THE literary man, and even editors sometimes, have strange notions of what is proper to the illustrator’s function. It is an authentic fact that a well-known editor commissioned an artist to make a drawing ” showing the British Possessions all round the globe by leaving out the shadows.”
Dickens, as is well known, set great store by the illustrations of his novels, and perhaps this is not to be wondered at since the Pickwick Papers were begun as letterpress to accompany drawings ; though this process was soon reversed. This method of writing up to drawings rather than making drawings to illustrate a text seems to have been fairly general until well into the ‘Sixties.
In Pendennis we are told that Percy Popjoy had written some verses to illustrate one of the pictures which was called the “Church Porch.” A Spanish damsel was hastening to church with a large prayer book ; a youth hidden in a niche was watching this young woman. The picture was pretty, but the great genius of Percy Popjoy had deserted him, for he had made the most execrable verses which were ever perpetrated by a young nobleman. Pendennis tries his hand, on Warrington’s advice, and `turns out Thackeray’s prettiest verses to the plate. Thackeray doubtless invented the occasion to work in the verses, but it appears to have been a common practice to write up to the illustrations.
Among the writers who have obviously ” written up to ” the illustrations are Frederick Locker, Tom Taylor, and, I am inclined to think, Robert Buchanan, in a list that includes also Christina Rossetti, William Allingham, George Macdonald, the Hon. Mrs. Norton, and Tom Hood.
A famous case of a picture inspiring verses was that of Whistler’s ” Little White Girl,” to which Swinburne was moved to write :
” White Rose in Red rose Garden Is not so white.”
which is interesting in so much as Whistler in the few drawings he made for illustrative purposes paid scant attention to the letterpress, and had as little to do with any extraneous interest as possible in all his art.

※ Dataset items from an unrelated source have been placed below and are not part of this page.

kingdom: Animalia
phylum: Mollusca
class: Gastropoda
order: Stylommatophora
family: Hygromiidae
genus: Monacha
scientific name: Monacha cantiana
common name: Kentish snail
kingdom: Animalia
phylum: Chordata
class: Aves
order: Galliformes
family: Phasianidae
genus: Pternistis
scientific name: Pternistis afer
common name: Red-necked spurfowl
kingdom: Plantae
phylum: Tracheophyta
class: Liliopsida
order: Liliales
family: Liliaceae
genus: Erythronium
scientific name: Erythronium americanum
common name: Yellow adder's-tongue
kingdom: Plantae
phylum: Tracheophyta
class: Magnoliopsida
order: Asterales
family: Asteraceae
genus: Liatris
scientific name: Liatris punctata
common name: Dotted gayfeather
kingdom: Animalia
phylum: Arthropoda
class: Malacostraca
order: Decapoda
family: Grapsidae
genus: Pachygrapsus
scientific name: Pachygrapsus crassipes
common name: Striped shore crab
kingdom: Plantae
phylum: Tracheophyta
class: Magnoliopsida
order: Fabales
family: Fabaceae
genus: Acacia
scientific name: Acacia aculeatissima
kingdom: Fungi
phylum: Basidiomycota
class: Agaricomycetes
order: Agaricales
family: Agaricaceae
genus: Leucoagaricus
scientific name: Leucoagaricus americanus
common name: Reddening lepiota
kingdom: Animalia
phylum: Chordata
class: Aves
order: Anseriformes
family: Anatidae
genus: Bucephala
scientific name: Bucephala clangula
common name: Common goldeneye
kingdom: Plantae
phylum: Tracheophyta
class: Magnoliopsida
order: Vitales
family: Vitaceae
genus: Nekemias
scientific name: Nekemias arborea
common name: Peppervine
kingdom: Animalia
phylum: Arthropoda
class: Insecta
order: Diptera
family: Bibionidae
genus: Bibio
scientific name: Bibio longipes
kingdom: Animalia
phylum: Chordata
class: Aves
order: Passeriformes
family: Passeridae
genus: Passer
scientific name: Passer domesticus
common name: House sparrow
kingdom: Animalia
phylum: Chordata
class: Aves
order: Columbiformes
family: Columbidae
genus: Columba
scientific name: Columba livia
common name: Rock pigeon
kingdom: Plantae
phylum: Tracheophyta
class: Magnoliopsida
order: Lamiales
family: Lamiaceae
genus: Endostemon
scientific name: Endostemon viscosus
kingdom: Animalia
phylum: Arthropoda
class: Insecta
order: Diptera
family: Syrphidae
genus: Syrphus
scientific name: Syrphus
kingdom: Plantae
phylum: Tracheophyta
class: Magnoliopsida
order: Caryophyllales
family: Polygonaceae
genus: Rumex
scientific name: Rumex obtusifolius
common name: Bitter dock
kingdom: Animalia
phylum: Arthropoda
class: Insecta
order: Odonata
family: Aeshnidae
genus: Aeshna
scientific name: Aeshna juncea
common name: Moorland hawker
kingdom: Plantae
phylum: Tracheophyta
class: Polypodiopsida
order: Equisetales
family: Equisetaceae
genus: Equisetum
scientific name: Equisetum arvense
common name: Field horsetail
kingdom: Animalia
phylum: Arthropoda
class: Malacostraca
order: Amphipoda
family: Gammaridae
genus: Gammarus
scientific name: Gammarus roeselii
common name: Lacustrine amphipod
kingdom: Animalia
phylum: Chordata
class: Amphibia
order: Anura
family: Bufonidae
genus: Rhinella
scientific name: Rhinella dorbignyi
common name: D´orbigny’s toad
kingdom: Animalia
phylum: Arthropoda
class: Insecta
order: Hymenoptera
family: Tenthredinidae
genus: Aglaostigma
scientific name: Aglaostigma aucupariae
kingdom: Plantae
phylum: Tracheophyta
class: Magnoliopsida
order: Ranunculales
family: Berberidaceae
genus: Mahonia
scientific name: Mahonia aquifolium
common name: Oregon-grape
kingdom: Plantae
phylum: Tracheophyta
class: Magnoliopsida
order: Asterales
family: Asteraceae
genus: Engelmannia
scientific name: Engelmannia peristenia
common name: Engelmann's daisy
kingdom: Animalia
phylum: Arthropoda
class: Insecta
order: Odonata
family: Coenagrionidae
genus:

At present the usual course is for the Art Editor to hand over the MS. of a story to an artist whose work he regards as likely to be appropriate, leaving the selection of subjects to him, but giving any necessary information as to the space allotted and the time allowed. Drawings are not generally ” written up to ” unless they are of a topical or seasonal character, nor are they often accepted simply for their intrinsic interest. The Yellow Book had the idea of endeavouring to change this by printing drawings independently of text, but not many were drawn specially, artists using the quarterly rather as a vehicle, much of the work published, with the exception of Beardsley’s own, being from pictures, etchings or studies not primarily intended for reproduction at all, and the same was the case with The Savoy. The idea was excellent, and it is a pity that it is not more acted upon. We have no publication at the present time with the spacious dignity of the Portfolio, under P. G. Hamerton, in spite of the comparative cheapness of modern methods of printing, paper and reproduction, compared with those in vogue in Hamerton’s time.